Trecho da página:
######
10/09/2024 às 09h54
Redação
Campo Grande / MS
O impeachment de Alexandre de Moraes, protocolado ontem, foi definido como “robusto” e mobiliza a oposição, mas os senadores admitem a missão quase impossível de fazer o presidente do Senado, Rodrigo Pacheco, abrir o processo.
Logo ele, que deixará a política para voltar a advogar junto aos tribunais superiores. Muitos torcem pelo impeachment como forma de dar uma chance à pacificação do País.
“Se ele faz o que faz agora, imagine na presidência do tribunal”, adverte ministro do STJ.
Com o revezamento previsto, Moraes será vice-presidente de Edson Fachin a partir de 2025 e assumirá a presidência do STF em 2027.
######
Dados do exercício:
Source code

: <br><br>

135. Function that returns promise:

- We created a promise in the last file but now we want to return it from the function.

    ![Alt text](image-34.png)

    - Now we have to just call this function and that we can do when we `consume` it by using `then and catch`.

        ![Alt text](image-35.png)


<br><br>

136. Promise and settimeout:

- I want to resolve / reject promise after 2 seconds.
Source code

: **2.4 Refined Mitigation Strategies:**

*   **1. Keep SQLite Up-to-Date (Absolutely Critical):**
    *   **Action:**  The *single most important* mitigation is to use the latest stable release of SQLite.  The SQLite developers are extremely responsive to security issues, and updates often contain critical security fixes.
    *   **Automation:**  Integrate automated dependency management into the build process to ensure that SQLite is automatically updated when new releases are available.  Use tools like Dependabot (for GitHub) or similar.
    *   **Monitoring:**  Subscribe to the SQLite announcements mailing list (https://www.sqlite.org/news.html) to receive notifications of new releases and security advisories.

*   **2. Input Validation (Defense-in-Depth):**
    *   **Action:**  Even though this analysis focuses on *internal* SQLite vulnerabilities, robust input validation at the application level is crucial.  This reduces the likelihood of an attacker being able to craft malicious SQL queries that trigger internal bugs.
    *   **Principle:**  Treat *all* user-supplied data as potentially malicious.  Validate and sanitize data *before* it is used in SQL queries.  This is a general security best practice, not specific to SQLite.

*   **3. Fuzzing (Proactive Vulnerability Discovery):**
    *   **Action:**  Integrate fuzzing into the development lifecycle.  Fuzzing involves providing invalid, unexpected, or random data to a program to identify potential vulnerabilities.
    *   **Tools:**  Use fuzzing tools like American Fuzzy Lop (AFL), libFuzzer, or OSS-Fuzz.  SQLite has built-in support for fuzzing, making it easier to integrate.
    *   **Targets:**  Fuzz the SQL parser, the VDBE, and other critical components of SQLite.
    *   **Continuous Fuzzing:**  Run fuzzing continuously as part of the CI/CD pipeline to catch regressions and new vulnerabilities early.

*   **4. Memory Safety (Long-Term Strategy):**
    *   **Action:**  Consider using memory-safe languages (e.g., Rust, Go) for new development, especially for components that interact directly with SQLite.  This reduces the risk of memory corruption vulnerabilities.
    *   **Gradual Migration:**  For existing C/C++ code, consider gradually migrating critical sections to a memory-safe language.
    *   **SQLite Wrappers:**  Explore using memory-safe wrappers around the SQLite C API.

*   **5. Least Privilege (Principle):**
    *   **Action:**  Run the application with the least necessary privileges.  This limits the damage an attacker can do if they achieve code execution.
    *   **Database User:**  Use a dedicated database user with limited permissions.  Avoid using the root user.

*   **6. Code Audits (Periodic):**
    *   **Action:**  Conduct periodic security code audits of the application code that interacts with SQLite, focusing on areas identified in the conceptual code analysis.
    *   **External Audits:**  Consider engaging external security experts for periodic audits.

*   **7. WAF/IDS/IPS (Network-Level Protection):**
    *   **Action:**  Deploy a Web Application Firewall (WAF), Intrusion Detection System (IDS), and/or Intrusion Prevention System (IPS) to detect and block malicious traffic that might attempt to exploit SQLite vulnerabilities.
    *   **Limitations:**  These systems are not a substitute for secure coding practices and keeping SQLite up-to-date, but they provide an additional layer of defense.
######
Atividade 1:
Extraia da notícia sobre o impeachment de Moraes tudo o que vai de "10/09/2024 às 09h54" até "abrir o processo.", sem mudar nenhuma palavra.
Atividade 2:
Dê continuidade à notícia sobre o impeachment de Moraes a partir do ponto em que ela termina.
Os registros não fazem parte da notícia sobre o impeachment de Moraes.

Resposta 1:
10/09/2024 às 09h54
Redação
Campo Grande / MS
O impeachment de Alexandre de Moraes, protocolado ontem, foi definido como “robusto” e mobiliza a oposição, mas os senadores admitem a missão quase impossível de fazer o presidente do Senado, Rodrigo Pacheco, abrir o processo.

Resposta 2:
Se Pacheco e nem seu provável sucessor Davi Alcolumbre autorizarem o processo, resta eleger uma maioria conservadora no Senado, em 2026.
Pela lei, impeachment de ministro terá sessão presidida no Senado pelo chefe do próprio STF. É o desdobramento que a oposição quer evitar.
A avaliação na oposição é que a “chance do pedido” está nos seis meses entre a posse do novo Senado e posse de Moraes à frente do STF.